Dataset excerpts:
──────────────────────────────
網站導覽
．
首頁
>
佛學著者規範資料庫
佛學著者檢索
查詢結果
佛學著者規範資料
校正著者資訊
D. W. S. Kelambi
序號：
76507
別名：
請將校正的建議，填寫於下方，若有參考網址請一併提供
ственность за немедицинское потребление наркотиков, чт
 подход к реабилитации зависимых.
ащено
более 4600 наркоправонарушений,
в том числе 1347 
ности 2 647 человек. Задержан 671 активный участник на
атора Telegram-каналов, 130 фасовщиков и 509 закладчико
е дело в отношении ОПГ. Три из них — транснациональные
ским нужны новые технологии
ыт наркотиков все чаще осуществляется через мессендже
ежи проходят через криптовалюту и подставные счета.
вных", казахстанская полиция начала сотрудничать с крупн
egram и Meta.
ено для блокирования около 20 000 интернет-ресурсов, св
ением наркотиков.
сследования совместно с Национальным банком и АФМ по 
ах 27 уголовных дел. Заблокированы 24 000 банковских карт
──────────────────────────────
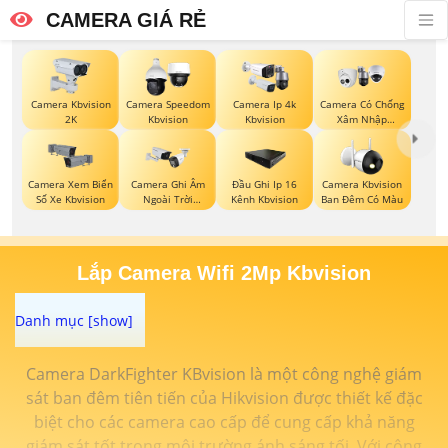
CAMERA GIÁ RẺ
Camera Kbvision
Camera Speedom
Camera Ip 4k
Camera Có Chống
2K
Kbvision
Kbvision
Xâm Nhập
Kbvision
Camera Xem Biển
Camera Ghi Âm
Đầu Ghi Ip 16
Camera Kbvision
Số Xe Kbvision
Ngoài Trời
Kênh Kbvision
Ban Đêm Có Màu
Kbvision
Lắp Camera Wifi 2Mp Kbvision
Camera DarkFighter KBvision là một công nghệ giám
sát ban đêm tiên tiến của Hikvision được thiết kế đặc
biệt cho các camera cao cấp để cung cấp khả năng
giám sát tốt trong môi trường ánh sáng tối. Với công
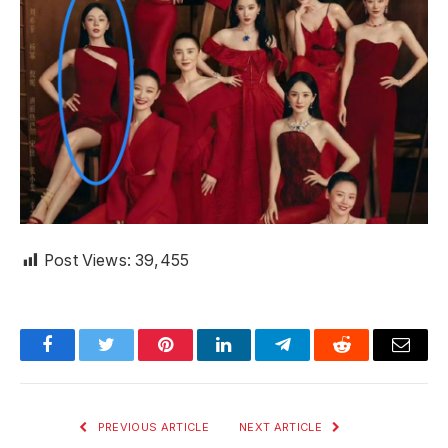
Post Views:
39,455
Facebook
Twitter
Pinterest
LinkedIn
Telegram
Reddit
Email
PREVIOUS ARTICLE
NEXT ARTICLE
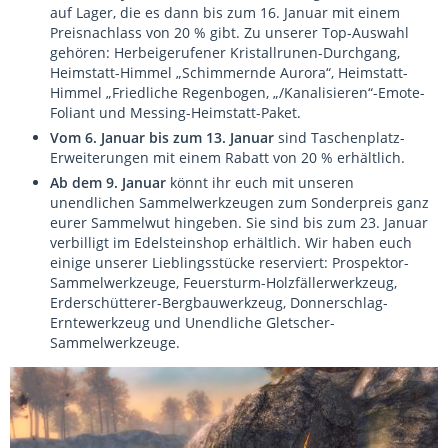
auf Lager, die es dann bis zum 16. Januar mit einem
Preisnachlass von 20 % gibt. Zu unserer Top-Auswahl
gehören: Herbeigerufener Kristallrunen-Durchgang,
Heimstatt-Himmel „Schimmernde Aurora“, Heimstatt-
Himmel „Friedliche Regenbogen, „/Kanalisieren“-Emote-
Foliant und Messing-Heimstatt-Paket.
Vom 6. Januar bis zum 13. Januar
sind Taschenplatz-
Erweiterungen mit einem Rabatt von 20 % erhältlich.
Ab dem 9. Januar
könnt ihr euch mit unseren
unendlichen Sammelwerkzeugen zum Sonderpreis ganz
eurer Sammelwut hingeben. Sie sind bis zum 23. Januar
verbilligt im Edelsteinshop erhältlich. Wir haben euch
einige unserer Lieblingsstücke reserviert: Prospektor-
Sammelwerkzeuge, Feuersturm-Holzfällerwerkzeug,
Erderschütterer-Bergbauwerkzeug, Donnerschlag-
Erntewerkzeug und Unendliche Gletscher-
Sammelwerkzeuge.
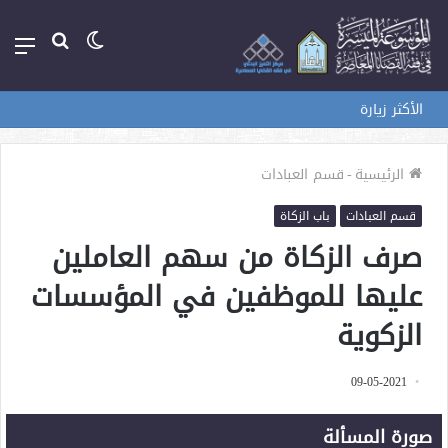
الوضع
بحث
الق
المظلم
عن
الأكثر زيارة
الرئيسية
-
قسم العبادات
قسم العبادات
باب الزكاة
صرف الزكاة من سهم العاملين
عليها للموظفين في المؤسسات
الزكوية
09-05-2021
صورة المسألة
──────────────────────────────
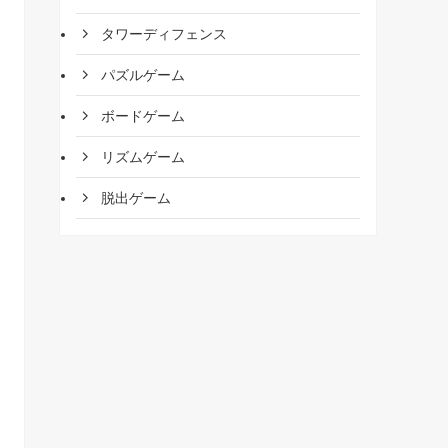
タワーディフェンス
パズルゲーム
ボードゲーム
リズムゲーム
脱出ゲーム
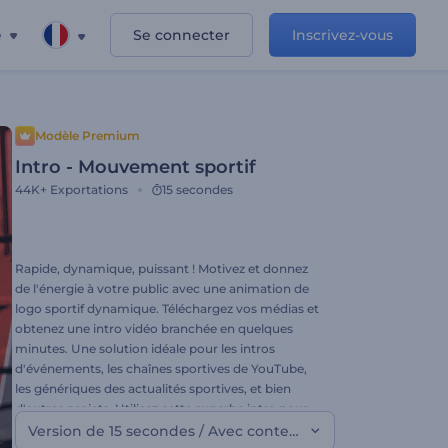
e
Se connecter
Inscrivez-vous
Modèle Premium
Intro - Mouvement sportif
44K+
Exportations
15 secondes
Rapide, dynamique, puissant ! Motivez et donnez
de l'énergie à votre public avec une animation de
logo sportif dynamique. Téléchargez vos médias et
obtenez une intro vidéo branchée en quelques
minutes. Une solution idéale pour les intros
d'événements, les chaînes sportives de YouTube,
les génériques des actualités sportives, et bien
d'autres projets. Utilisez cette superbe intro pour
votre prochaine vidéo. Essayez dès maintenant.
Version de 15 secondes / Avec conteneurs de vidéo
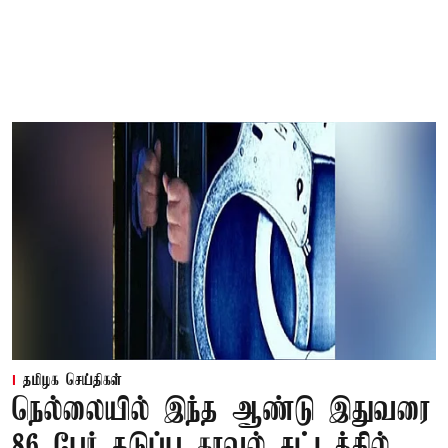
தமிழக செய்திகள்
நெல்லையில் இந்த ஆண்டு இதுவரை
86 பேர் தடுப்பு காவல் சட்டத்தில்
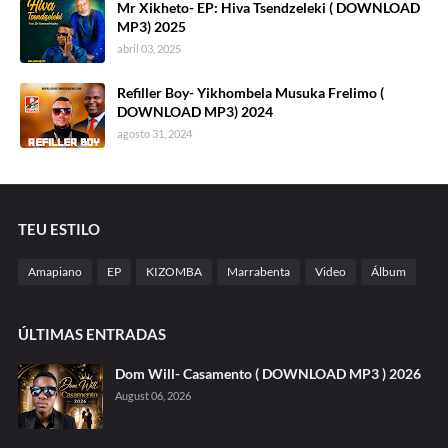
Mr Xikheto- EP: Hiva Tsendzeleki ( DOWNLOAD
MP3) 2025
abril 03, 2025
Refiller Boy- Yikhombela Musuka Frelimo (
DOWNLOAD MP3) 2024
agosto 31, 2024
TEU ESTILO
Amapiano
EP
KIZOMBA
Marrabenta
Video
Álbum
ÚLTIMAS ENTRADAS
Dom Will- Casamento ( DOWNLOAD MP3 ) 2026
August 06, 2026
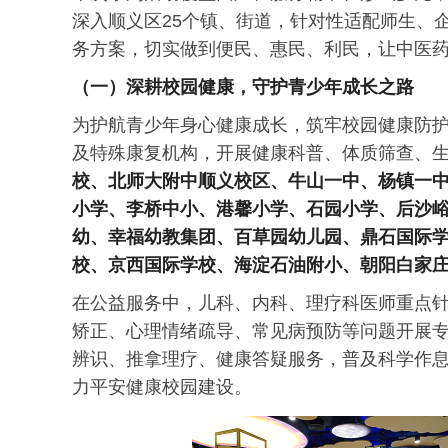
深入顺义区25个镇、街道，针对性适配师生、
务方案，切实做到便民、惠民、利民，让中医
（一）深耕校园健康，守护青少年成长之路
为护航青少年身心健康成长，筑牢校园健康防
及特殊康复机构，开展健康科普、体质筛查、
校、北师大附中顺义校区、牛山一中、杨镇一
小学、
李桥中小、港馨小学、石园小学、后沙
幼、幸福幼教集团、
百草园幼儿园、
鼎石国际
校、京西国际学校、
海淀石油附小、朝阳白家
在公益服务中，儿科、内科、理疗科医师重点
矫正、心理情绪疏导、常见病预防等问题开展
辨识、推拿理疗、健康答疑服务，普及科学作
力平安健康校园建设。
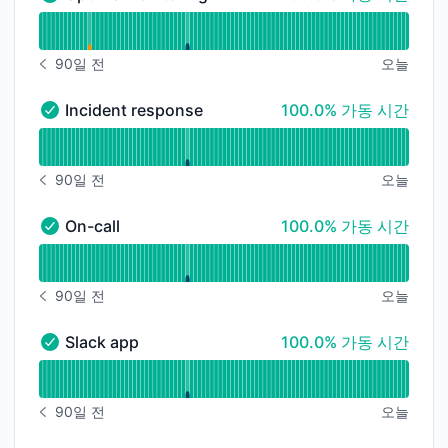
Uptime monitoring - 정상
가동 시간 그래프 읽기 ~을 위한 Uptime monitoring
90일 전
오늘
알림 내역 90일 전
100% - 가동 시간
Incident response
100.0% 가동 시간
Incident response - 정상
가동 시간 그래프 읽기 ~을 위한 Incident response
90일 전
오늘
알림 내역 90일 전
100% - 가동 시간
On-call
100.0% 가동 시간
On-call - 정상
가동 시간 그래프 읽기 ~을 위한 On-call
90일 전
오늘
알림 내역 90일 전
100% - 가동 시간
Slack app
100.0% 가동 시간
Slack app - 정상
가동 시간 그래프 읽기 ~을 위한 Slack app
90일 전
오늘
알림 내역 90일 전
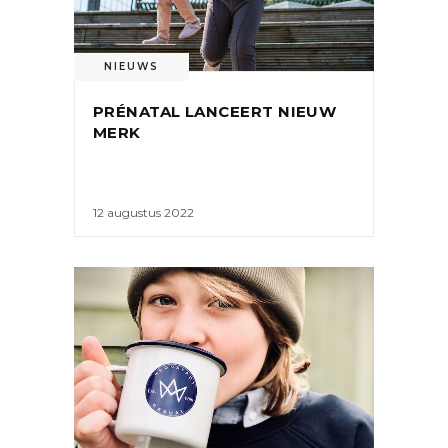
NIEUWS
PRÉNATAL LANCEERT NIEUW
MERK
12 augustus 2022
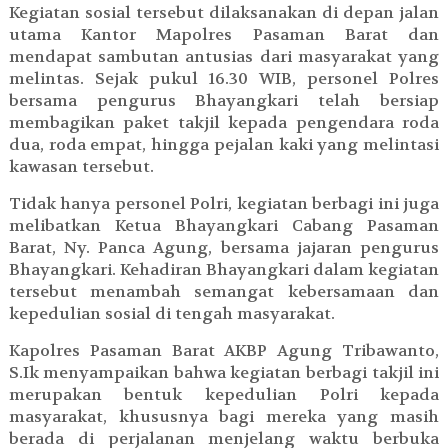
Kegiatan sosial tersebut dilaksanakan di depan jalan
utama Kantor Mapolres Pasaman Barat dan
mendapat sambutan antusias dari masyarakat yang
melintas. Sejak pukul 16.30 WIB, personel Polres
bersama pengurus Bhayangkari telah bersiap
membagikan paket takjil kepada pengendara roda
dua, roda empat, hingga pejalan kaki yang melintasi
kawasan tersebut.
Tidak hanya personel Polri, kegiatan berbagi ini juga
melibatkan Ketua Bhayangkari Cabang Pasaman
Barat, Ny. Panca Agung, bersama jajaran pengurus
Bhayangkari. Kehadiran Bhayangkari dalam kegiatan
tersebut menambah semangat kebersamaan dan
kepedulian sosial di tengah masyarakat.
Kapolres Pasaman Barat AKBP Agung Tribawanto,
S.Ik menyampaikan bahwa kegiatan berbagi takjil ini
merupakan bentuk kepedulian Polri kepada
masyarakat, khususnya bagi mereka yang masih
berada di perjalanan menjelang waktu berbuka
──────────────────────────────
• _Exercise requirements_
In the records above, find the line with "ственность за немедицинское"; write out exactly that line and each one after it, stopping after the line with "ах 27 уголовных".

• _Problem solution_
ственность за немедицинское потребление наркотиков, чт
 подход к реабилитации зависимых.
ащено
более 4600 наркоправонарушений,
в том числе 1347 
ности 2 647 человек. Задержан 671 активный участник на
атора Telegram-каналов, 130 фасовщиков и 509 закладчико
е дело в отношении ОПГ. Три из них — транснациональные
ским нужны новые технологии
ыт наркотиков все чаще осуществляется через мессендже
ежи проходят через криптовалюту и подставные счета.
вных", казахстанская полиция начала сотрудничать с крупн
egram и Meta.
ено для блокирования около 20 000 интернет-ресурсов, св
ением наркотиков.
сследования совместно с Национальным банком и АФМ по 
ах 27 уголовных дел. Заблокированы 24 000 банковских карт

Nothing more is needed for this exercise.